== Passage to read ==
┏━━
MA: The primary objective is for girls to go to school safely without fear of being raped, kidnapped, or abused on the way, as well as to have health facilities worthy of the name, which is not the case in the majority of schools in India, and is the source of many problems because no access to sanitation means no privacy.
Also, you have to understand that girls in India represent a burden for families because of the dowry, and because boys take priority when it comes to education. Girls are not taken into account. Why educate them when they will always be the “maids” of their future husband’s families.
So in 2012, I first visited the village of Trestha, Rajasthan, where I met with the chief about the importance of having a school in the village to educate the girls. The chief has always given me his full support and is both motivated and involved in the project.
In 2013, we opened the first school in a grain warehouse that the chief had put at our disposal as a test and to show the villagers the changes in the village.
From 60 girls we went up to 105, and now have a waiting list. Our school has become a model in the region not so much for the quality of education as for the infrastructure and equipment. The government has paid for the construction of the road from the village to the school.
Then in November 2017, I went back to distribute bicycles that we were able to buy for the school girlsthanks to our donations and sponsors.
ML: Tell us about your annual women-only vintage car rally in September.
MA: The idea of organising a women’s vintage car rally came to me one morning. I wanted to put together an all-female event to show solidarity and to fight for a good cause while at the same time being glamorous and combining business with pleasure.
So every year, I suggest a theme – last year it was Gingham style – so that everyone is dressed the same and comfortably. No labels, no visible luxury logos. We are here for a cause: female solidarity and the education of girls.
We leave Monaco in the morning from the Café de Paris with a road book, and travel the beautiful landscapes of the French Riviera before returning to Castelroc, at the Place du Palais in the evening, where Prince Albert gives us the great honour of awarding one of the prizes to a winning team, and then we finish off with a cocktail.
I would also thank the government for their support and encouragement: Stéphan Valeri, President of the National Council; Jacques Pastor, 4th Deputy Mayor Delegate Sports and Recreation Department; Patrice Cellario, Minister of the Interior, Jacques Medecin, Ambassador of Monaco in India; Virginie Cotta, Chief of Staff for Mr Valeri; and Gery Mestre, President of the Automobile Collection Committee of the Automobile Club of Monaco.
┗━━
== Supplied data ==
┏━━
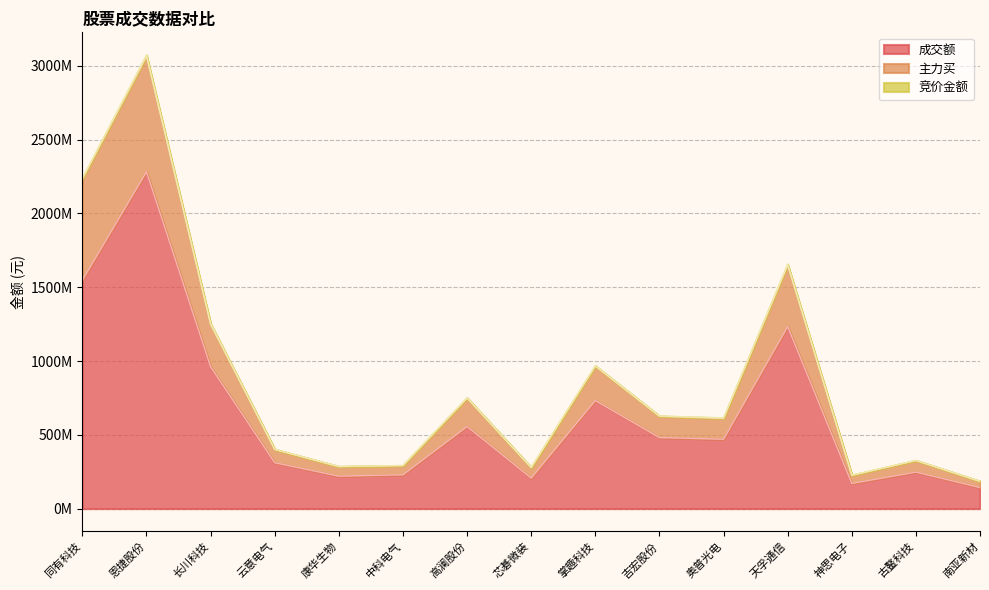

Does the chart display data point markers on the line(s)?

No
┗━━
┏━━
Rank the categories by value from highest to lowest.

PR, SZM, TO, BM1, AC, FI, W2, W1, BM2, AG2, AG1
┗━━
== Work order 1 ==
Does each statement agree with the interview? Answer yes or no for (a), (b) and (c), quoting the words that decide it. (a) The school is a regional model mainly because of its quality of education. (b) The rally sets off from the Café de Paris in Monaco. (c) Last year's rally theme was Gingham style.
== Work order 2 ==
Answer these questions from the interview.
(a) In what year did the speaker first visit the village of Trestha?
(b) Starting from 60 girls, how many did the school reach?
(c) Who awards one of the prizes when the rally returns to Castelroc?
== Work order 3 ==
Write out everything in the interview from "In 2013, we" down to "donations and sponsors.".
The entries are drawn from a source unrelated to the interview.

== Exercise answer 1 ==
(a) No: "Our school has become a model in the region not so much for the quality of education as for the infrastructure and equipment."
(b) Yes: "We leave Monaco in the morning from the Café de Paris with a road book"
(c) Yes: "last year it was Gingham style"

== Exercise answer 2 ==
(a) 2012
(b) 105
(c) Prince Albert

== Exercise answer 3 ==
In 2013, we opened the first school in a grain warehouse that the chief had put at our disposal as a test and to show the villagers the changes in the village.
From 60 girls we went up to 105, and now have a waiting list. Our school has become a model in the region not so much for the quality of education as for the infrastructure and equipment. The government has paid for the construction of the road from the village to the school.
Then in November 2017, I went back to distribute bicycles that we were able to buy for the school girlsthanks to our donations and sponsors.